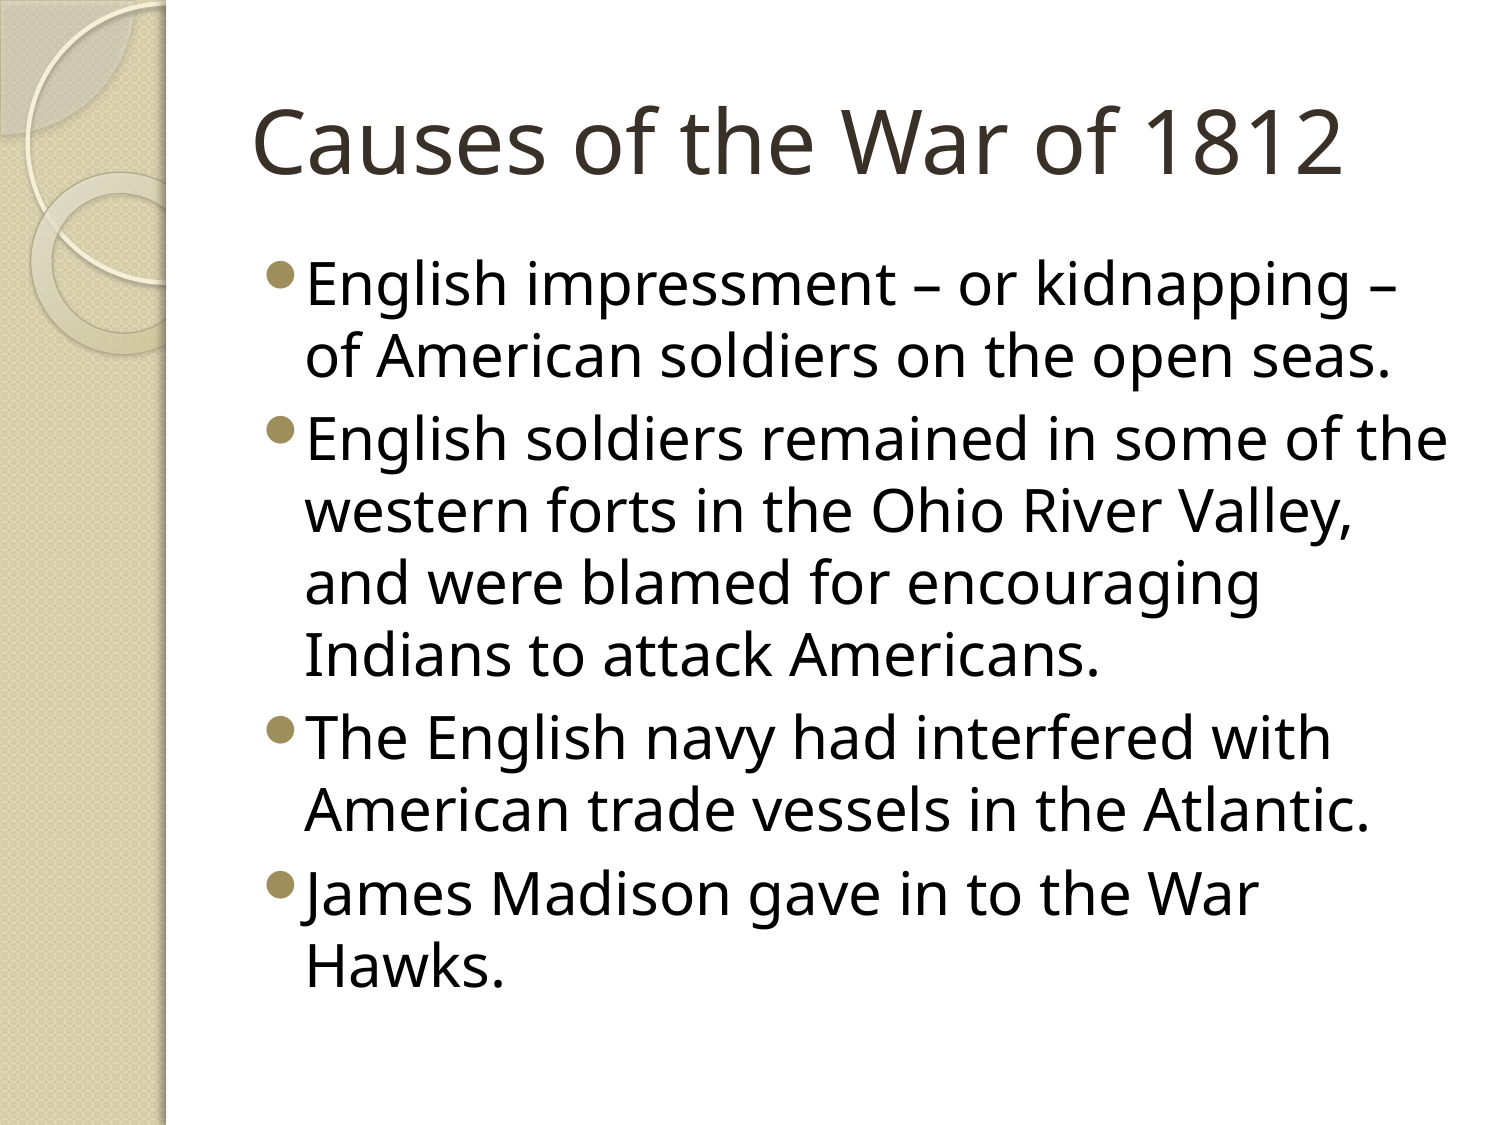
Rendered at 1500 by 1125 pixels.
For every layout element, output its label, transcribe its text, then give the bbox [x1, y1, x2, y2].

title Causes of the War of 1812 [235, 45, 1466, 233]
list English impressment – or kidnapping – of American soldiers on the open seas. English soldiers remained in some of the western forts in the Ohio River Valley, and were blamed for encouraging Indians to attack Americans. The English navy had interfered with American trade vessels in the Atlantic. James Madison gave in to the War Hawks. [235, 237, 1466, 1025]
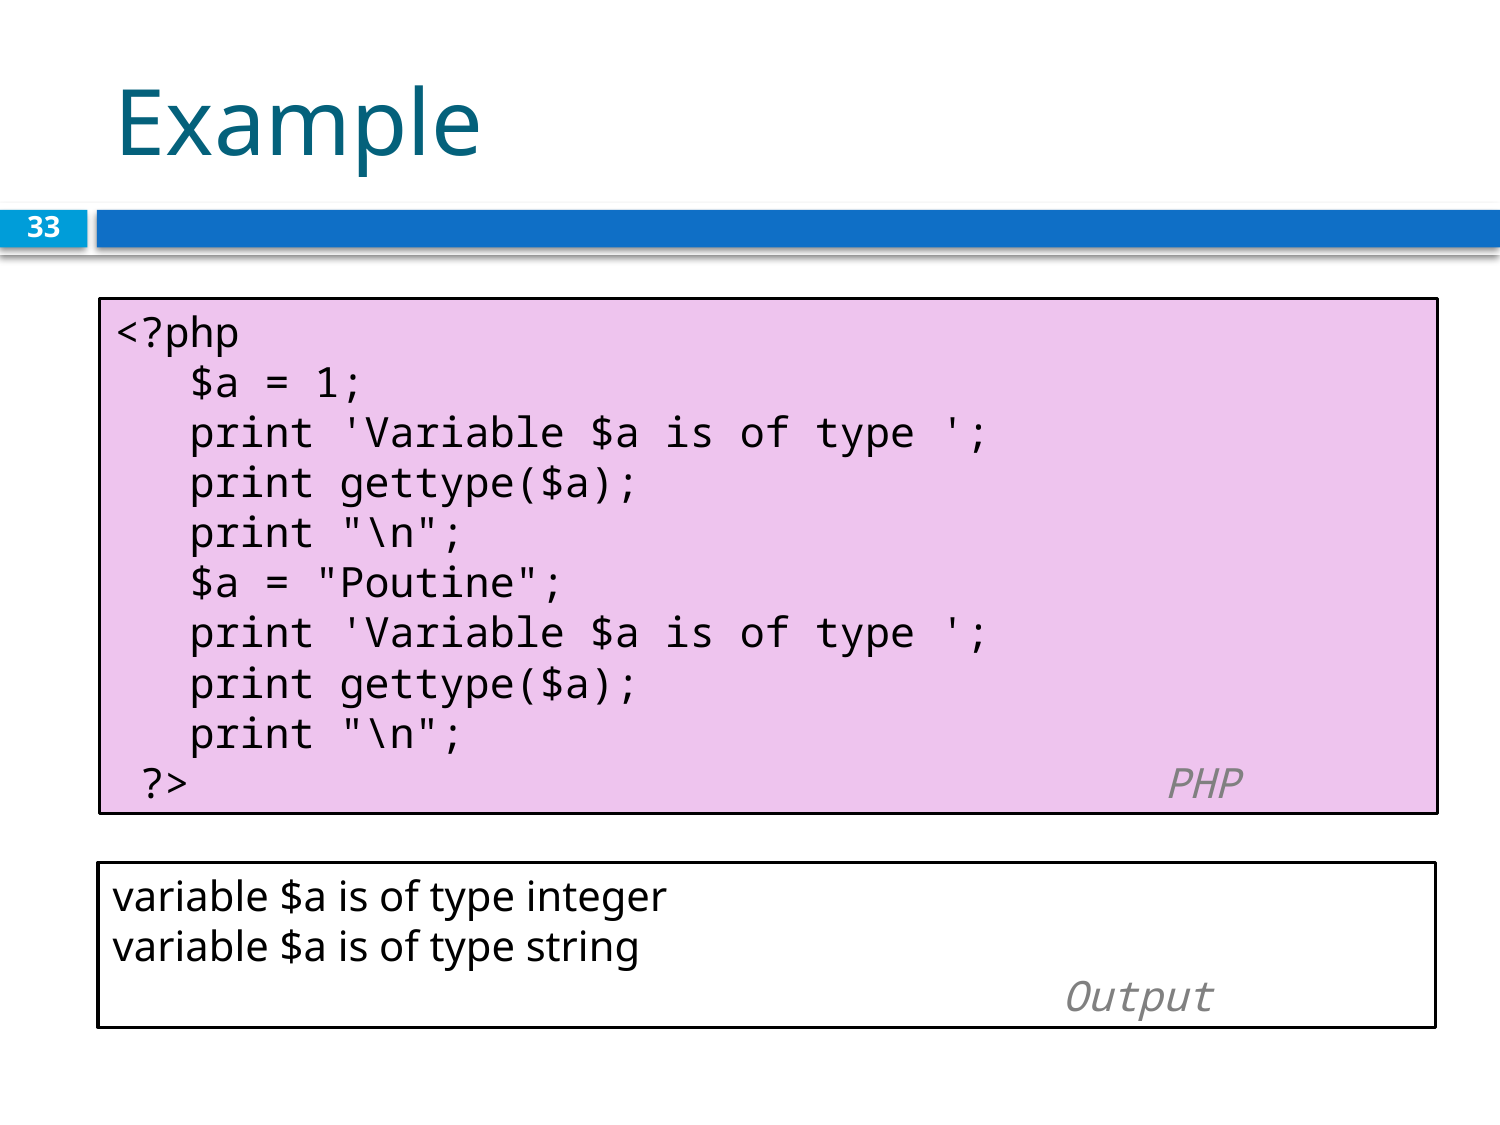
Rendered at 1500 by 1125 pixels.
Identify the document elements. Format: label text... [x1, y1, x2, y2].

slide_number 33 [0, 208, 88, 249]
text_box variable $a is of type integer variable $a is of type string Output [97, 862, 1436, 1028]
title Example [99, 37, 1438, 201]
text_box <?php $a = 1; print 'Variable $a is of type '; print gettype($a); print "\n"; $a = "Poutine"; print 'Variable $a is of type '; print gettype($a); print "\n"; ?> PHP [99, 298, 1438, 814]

★ ★ ★ ★

EXERCISE AIM:
Please reproduce nothing but the lines from the one containing "For every layout" through the closing line of the listing, retyped word for word, pictures excluded.

ANSWER FOR THE TASK:
For every layout element, output its label, transcribe its text, then give the bbox [x1, y1, x2, y2].

title Causes of the War of 1812 [235, 45, 1466, 233]
list English impressment – or kidnapping – of American soldiers on the open seas. English soldiers remained in some of the western forts in the Ohio River Valley, and were blamed for encouraging Indians to attack Americans. The English navy had interfered with American trade vessels in the Atlantic. James Madison gave in to the War Hawks. [235, 237, 1466, 1025]
Rendered at 1500 by 1125 pixels.
Identify the document elements. Format: label text... [x1, y1, x2, y2].

slide_number 33 [0, 208, 88, 249]
text_box variable $a is of type integer variable $a is of type string Output [97, 862, 1436, 1028]
title Example [99, 37, 1438, 201]
text_box <?php $a = 1; print 'Variable $a is of type '; print gettype($a); print "\n"; $a = "Poutine"; print 'Variable $a is of type '; print gettype($a); print "\n"; ?> PHP [99, 298, 1438, 814]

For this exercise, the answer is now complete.